I would like to locate key frames to enable faster seeking when a video
has widely spaced key frames. For example if the place we want to seek
to is just before a key frame then the seek will be very slow (I've seen
up to 3 seconds), but if we know where the key frames are, then it might
well be acceptable to seek instead to the key frame just after the
I have written a "pre-scan" technique which locates all key frames in
advance. It works by seeking to the next key frame (flags
GST_SEEK_FLAG_KEY_UNIT | GST_SEEK_FLAG_SNAP_AFTER), get the location,
add a little, then seek from there to the next key frame, etc. But this
can take 10 or 20 seconds on large videos. So my first question is, is
there a faster way of doing such a pre-scan?

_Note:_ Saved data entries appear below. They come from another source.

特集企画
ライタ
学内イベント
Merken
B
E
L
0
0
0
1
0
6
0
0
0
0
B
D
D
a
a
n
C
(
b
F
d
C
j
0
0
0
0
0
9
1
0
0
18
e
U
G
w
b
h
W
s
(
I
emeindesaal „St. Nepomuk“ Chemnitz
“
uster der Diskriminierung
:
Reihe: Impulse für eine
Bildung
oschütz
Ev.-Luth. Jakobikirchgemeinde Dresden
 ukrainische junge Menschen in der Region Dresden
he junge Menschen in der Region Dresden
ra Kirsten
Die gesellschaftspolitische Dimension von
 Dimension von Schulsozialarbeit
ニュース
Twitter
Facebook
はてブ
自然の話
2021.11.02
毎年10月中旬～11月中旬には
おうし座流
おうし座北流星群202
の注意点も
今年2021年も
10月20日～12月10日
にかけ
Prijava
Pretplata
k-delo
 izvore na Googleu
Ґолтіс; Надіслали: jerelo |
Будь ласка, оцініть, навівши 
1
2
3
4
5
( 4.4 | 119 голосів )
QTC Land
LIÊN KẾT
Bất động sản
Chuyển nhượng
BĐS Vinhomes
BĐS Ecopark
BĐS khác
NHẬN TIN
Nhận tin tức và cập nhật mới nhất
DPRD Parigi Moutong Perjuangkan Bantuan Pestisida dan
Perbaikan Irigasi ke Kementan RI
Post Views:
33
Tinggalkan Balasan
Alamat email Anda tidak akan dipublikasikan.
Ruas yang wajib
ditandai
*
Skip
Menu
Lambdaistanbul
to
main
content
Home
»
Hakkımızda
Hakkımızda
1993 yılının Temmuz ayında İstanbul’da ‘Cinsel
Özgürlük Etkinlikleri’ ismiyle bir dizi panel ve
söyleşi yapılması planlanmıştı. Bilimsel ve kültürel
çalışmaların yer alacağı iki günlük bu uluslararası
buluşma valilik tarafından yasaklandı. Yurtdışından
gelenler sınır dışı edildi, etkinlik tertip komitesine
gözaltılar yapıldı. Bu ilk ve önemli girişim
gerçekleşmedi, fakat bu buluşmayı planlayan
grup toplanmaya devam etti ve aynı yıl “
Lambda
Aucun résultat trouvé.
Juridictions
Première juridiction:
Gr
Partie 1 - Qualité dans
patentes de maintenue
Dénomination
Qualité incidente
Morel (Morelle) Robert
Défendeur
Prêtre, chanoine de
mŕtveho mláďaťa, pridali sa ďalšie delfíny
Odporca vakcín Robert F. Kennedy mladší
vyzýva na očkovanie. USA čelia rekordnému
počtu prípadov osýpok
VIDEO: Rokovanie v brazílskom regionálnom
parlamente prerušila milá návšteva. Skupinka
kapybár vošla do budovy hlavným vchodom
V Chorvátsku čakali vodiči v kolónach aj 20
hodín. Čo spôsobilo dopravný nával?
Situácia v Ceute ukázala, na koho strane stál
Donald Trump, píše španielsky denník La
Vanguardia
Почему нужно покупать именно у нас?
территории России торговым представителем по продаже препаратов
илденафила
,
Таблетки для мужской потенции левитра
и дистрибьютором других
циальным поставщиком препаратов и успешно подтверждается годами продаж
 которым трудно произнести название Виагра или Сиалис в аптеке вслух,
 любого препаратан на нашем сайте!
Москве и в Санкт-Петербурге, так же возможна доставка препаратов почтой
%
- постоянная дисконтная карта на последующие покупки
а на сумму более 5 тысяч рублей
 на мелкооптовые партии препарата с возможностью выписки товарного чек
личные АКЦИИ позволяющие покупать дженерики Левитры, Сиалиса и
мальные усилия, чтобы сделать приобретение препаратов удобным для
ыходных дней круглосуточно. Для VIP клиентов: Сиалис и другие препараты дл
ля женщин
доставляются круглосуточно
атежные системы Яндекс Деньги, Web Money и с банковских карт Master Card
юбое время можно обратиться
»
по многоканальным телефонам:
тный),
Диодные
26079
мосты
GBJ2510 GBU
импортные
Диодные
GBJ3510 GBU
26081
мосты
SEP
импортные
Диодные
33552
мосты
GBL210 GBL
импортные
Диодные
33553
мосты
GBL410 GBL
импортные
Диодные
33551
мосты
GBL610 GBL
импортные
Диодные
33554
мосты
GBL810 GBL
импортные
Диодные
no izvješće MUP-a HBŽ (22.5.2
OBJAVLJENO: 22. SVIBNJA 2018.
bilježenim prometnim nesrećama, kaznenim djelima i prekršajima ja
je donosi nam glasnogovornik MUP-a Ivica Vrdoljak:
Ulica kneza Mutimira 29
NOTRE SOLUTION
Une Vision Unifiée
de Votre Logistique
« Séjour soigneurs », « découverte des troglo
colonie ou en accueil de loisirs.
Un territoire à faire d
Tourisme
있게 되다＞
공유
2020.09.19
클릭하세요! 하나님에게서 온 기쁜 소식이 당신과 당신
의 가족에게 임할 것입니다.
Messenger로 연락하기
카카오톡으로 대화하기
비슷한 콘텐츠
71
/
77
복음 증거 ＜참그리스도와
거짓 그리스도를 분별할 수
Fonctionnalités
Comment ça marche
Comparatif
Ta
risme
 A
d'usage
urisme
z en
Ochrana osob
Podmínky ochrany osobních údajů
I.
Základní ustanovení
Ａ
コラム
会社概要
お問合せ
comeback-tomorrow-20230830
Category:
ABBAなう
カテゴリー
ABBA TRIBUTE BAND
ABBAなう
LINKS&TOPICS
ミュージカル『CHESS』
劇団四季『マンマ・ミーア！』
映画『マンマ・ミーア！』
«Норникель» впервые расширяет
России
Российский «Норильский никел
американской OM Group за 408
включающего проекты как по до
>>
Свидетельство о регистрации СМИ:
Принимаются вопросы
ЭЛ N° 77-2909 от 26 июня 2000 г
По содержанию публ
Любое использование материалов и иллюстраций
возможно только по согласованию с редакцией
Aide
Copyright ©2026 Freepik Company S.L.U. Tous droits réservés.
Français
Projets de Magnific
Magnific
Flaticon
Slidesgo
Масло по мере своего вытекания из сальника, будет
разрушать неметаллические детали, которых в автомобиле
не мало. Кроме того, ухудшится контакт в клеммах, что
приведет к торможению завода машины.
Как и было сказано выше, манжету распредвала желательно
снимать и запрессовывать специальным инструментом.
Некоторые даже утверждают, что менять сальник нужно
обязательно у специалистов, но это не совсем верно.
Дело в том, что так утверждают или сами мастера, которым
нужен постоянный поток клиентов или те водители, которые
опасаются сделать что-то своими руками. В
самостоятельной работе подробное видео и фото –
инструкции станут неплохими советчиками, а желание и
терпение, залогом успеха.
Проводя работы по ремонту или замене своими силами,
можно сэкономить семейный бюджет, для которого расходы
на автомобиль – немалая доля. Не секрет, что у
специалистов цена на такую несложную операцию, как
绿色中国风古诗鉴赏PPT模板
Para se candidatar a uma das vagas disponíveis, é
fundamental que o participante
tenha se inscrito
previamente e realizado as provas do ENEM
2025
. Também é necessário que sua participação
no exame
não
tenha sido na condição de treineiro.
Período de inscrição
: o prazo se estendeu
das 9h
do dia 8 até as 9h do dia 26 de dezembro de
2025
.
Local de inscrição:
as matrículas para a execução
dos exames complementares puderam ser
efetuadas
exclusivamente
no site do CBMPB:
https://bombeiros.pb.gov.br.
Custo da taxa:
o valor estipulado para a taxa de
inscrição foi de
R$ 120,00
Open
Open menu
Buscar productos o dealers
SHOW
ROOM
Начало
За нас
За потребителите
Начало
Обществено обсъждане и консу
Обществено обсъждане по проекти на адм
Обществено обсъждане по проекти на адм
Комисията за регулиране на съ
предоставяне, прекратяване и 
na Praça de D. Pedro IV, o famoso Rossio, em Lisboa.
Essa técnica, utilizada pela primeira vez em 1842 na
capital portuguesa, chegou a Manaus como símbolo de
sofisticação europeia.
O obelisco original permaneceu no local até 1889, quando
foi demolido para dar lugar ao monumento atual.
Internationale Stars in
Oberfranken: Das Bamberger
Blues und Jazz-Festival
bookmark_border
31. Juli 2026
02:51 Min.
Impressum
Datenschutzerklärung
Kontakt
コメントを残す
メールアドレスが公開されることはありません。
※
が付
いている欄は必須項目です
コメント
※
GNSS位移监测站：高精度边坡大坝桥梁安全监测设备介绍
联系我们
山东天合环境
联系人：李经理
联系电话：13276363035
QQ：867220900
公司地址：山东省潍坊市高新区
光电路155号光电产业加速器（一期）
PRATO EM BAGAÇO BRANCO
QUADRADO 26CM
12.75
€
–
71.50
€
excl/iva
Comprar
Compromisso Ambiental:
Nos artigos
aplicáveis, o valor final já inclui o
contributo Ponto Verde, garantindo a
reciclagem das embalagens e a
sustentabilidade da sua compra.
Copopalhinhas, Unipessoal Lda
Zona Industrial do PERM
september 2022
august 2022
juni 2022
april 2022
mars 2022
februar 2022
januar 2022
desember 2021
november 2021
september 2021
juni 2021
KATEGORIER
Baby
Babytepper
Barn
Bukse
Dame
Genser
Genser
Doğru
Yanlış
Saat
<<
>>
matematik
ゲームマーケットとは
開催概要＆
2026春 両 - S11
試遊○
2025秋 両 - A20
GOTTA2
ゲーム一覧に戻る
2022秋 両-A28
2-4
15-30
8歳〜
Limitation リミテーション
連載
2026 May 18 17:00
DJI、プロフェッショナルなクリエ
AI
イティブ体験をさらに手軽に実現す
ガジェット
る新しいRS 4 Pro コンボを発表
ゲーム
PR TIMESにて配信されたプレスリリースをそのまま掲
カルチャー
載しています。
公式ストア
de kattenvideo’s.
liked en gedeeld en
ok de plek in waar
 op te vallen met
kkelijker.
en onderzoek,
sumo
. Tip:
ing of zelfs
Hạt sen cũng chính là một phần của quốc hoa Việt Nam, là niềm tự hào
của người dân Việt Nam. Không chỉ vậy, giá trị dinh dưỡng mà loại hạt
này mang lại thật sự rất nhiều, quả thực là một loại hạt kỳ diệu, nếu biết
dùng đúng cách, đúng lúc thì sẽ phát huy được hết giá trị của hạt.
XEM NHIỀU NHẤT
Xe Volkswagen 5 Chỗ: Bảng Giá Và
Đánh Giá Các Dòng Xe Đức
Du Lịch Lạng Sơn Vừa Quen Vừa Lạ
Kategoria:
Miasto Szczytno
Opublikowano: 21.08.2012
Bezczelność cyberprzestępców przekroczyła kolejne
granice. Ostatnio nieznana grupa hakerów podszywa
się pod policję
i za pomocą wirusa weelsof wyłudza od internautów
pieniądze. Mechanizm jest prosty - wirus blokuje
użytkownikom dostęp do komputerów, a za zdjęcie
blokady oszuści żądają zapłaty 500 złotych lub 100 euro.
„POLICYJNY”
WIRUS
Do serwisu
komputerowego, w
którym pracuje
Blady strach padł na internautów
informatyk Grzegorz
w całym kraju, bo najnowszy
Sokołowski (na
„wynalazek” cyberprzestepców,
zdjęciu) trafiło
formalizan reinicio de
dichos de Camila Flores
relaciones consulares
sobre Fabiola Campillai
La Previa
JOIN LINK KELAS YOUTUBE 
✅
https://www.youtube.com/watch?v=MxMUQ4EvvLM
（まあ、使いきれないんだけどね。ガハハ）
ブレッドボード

Failing that, I'm thinking of collecting key frame positions
incrementally while we play, using a pad probe. I tried placing a pad
probe after decodebin but I find *none* of the buffers have
GST_BUFFER_FLAG_DELTA_UNIT, so they all appear to be key frames, which
is wrong of course. According to this very old post:
"- decodebin outputs decoded raw video frames; I don't think the
semantics of keyframe/not-keyframe are very well defined for raw video
frames. I would not rely on decoders flagging their output buffers
consistently one way or another or at all
- you are likely to get better results if you check for keyframes on
buffers before they go into the decoder"
But how can I do that? Do I need to investigate the internals of how
decodebin works? Any advice would be welcome.